Nelly Munyasia, the executive director for Reproductive Health Network in Kenya, said the Constitution actually grants comprehensive reproductive health rights for young people.
“No one should be discriminated against on account of age, gender, sexual orientation or religion,” she said.
The activists spoke in Nairobi on Wednesday ahead of the 2023 Reproductive Health Network in Kenya Annual Scientific Conference on Adolescent Sexual and Reproductive Health and Rights in June.
The annual event brings together different groups including government, civil society, the private sector, faith-based organisations, and cultural leaders advocating for comprehensive access to sexual reproductive health information and services.
According to UNFPA, adolescents’ sexual and reproductive health must be supported.
“This means providing access to comprehensive sexuality education; services to prevent, diagnose and treat STIs; and counselling on family planning,” says UNFPA in its statement on adolescent sexual and reproductive health.

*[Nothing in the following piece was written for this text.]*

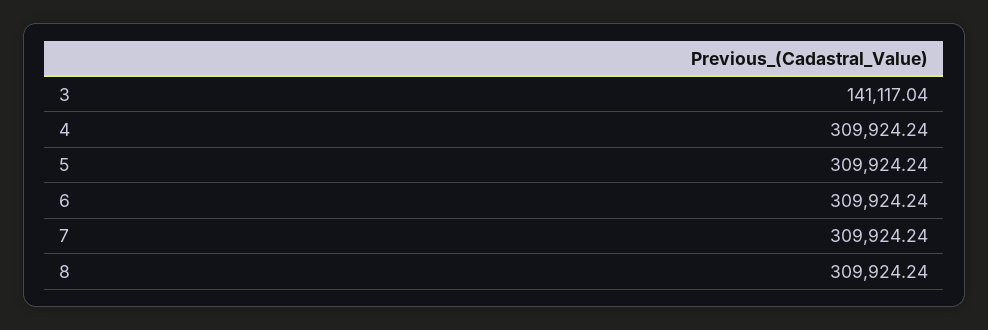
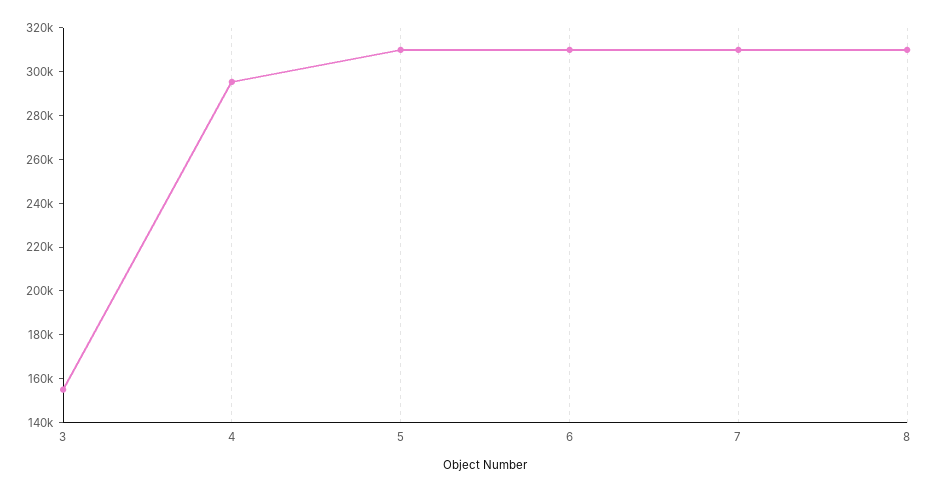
3: 141117.04 -> 155000
4: 309924.24 -> 295000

In July, the Ministry of Health launched the national reproductive health policy (2022-2032) to address maternal health, family planning, adolescence and young adults’ reproductive health as well as that of marginalised persons.
“The National reproductive health policy seeks to address the age- specific needs of the entire life cohort of the Kenyan population. This ranges from the reproductive health needs of a baby born intersex , through an adolescent seeking guided understanding of the changes occurring, and protection from harm, as they cross over to adulthood,” former Health PS Susan Mochache said in July last year.
Director, medical services, preventive and promotive health at Health Ministry,Dr Andrew Mulwa, said the policy aims to align reproductive health with provisions of the Constitution as expounded in Article 43 on the right to the highest attainable standards of healthcare.
“The document will guide the delivery of reproductive health services needed by the public,” Mulwa said.
The ministry said the policy also seeks to provide age-appropriate and culturally competent information and education to guide the nation in protecting reproductive health.